Convert the lines starting at the one containing "- Hard limit" and ending at the one containing "#### Exam Facts and Figures: IAM Groups" into a JSON list of strings, one string per line, with blank lines omitted.

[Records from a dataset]
****************************************
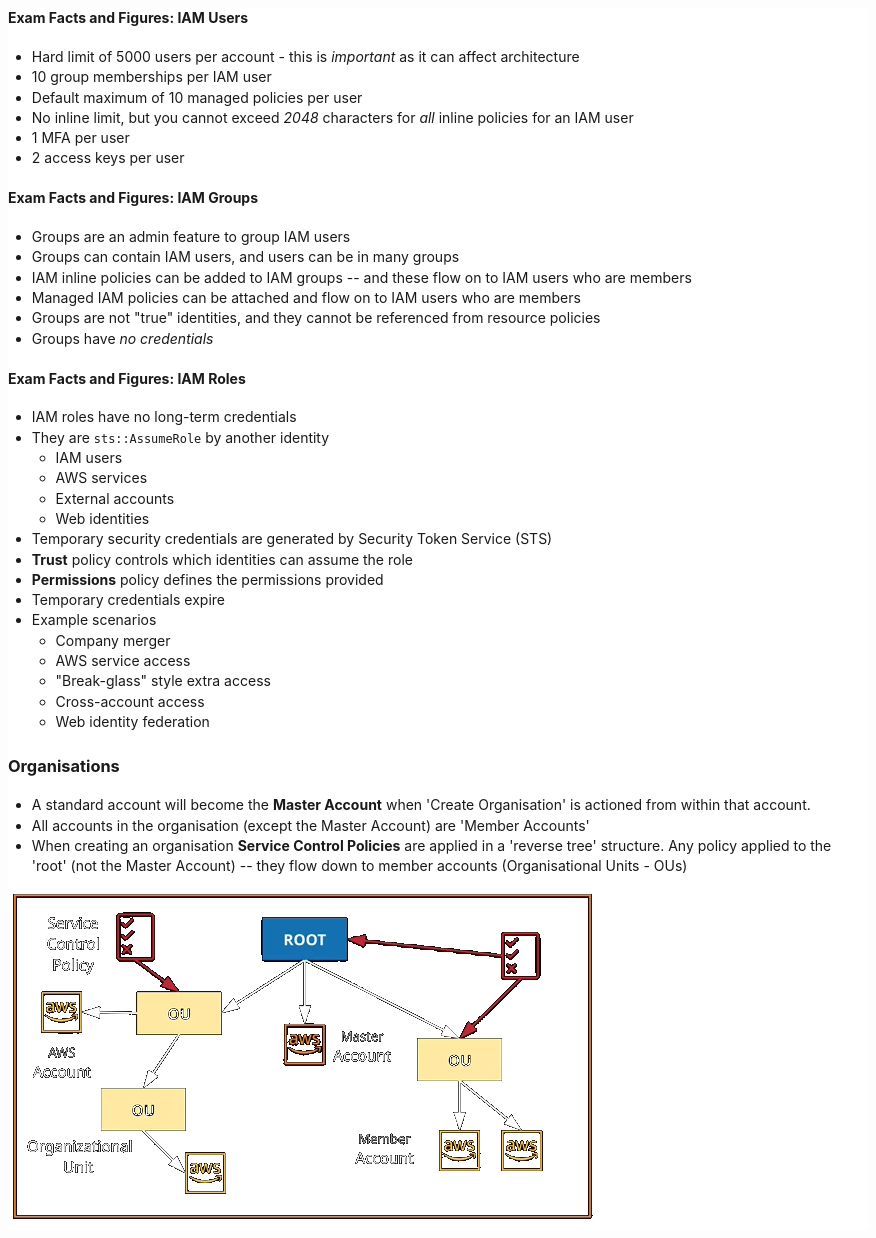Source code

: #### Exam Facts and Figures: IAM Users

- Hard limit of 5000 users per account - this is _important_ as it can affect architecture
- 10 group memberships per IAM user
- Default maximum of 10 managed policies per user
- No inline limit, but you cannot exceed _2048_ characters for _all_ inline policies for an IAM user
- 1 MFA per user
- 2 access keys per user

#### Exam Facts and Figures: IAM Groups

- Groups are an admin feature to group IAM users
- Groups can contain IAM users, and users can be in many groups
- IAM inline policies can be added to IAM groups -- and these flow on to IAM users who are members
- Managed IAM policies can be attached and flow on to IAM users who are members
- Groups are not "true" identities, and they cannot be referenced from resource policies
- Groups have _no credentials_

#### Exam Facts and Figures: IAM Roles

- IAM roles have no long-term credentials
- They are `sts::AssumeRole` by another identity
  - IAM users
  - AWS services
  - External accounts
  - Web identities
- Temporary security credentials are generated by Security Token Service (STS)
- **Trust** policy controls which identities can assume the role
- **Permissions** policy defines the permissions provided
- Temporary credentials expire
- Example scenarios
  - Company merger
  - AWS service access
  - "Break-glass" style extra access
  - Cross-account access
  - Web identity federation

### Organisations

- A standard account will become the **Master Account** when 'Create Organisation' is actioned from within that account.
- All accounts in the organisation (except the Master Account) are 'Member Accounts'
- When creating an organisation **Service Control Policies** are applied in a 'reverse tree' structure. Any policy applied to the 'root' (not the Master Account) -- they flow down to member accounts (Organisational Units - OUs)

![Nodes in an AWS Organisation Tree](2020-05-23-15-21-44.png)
****************************************
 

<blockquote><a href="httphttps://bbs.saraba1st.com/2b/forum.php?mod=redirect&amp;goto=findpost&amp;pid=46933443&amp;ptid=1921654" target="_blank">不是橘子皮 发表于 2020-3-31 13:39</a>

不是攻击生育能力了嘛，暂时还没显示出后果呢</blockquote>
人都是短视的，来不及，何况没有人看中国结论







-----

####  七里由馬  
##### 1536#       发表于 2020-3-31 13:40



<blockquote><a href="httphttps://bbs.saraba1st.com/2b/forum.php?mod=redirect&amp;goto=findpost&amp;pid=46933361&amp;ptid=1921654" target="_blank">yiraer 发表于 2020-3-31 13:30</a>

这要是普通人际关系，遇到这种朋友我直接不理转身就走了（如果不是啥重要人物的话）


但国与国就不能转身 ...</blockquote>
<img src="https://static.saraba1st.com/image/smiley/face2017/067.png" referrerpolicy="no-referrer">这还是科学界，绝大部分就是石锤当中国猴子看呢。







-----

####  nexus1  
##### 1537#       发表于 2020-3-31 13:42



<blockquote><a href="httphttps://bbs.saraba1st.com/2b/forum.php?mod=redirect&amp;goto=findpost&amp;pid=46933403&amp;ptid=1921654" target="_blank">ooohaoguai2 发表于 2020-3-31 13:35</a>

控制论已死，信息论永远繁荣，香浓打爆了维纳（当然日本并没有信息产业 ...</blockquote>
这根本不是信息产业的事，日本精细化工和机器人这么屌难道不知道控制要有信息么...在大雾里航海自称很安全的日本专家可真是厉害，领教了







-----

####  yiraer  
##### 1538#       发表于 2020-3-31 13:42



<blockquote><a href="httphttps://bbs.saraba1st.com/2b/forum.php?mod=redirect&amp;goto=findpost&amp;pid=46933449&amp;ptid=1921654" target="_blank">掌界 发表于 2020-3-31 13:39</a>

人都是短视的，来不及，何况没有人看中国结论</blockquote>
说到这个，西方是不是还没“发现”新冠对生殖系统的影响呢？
****************************************
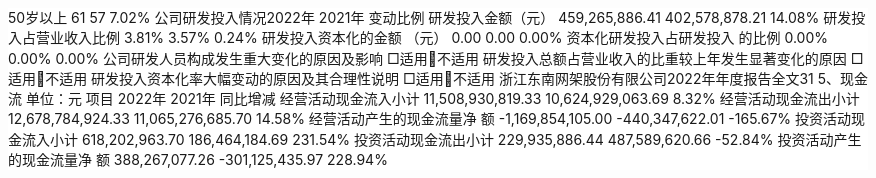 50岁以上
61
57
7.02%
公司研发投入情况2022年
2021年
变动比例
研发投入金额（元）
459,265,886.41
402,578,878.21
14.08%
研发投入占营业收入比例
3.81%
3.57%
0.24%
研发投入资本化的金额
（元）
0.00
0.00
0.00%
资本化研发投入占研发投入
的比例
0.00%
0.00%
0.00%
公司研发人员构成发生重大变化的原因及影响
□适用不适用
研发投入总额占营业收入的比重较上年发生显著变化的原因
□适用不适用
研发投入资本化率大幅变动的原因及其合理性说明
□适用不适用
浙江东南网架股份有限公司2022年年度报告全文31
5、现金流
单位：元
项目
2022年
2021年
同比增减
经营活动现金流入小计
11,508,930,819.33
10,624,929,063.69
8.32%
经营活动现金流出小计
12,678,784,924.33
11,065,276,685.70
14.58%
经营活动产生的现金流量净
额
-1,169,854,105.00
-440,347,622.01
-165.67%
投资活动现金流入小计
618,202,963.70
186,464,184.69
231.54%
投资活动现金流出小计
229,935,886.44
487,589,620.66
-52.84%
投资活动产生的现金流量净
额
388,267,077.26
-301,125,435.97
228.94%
****************************************
ANSWER FOR THIS EXERCISE:
[
  "- Hard limit of 5000 users per account - this is _important_ as it can affect architecture",
  "- 10 group memberships per IAM user",
  "- Default maximum of 10 managed policies per user",
  "- No inline limit, but you cannot exceed _2048_ characters for _all_ inline policies for an IAM user",
  "- 1 MFA per user",
  "- 2 access keys per user",
  "#### Exam Facts and Figures: IAM Groups"
]